• _Exercise details_
Leaving out all pictures, repeat exactly the lines from the one that holds "All Products" to the last line of the entries below.

[Source records]
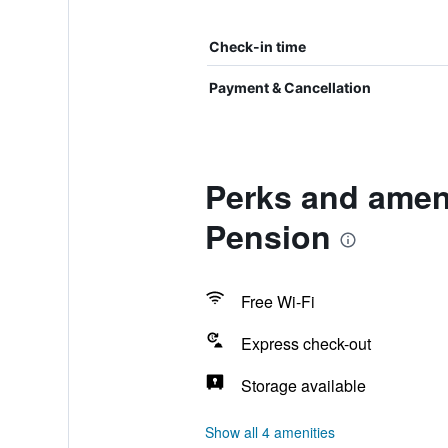
Check-in time
Payment & Cancellation
Perks and amen
Pension
Free Wi-Fi
Express check-out
Storage available
Show all 4 amenities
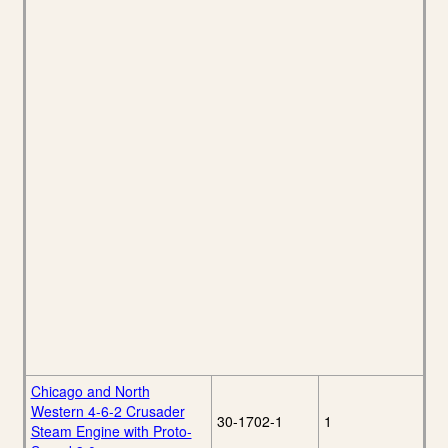
Chicago and North
Western 4-6-2 Crusader
30-1702-1
1
Steam Engine with Proto-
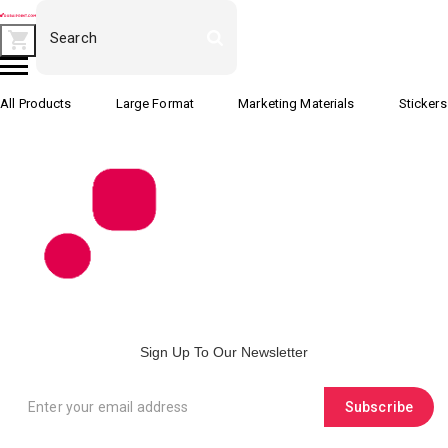
All Products
Large Format
Marketing Materials
Stickers
Sign Up To Our Newsletter
Subscribe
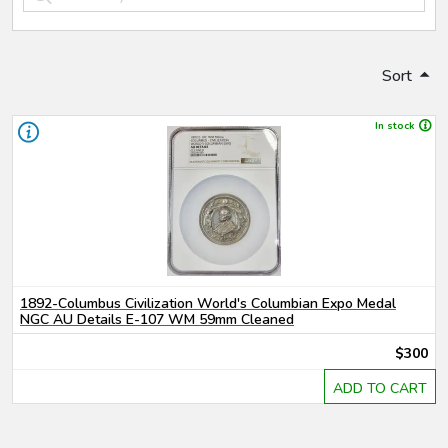
Sort
In stock
1892-Columbus Civilization World's Columbian Expo Medal
NGC AU Details E-107 WM 59mm Cleaned
$300
ADD TO CART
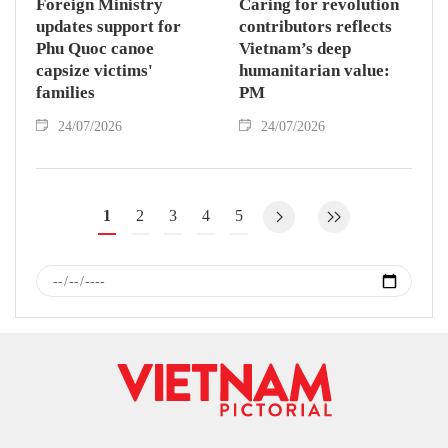
Foreign Ministry
Caring for revolution
updates support for
contributors reflects
Phu Quoc canoe
Vietnam’s deep
capsize victims'
humanitarian value:
families
PM
24/07/2026
24/07/2026
1
2
3
4
5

• _Solved exercise_
All Products
Large Format
Marketing Materials
Stickers
Sign Up To Our Newsletter
Subscribe
Sort
In stock
1892-Columbus Civilization World's Columbian Expo Medal
NGC AU Details E-107 WM 59mm Cleaned
$300
ADD TO CART
Foreign Ministry
Caring for revolution
updates support for
contributors reflects
Phu Quoc canoe
Vietnam’s deep
capsize victims'
humanitarian value:
families
PM
24/07/2026
24/07/2026
1
2
3
4
5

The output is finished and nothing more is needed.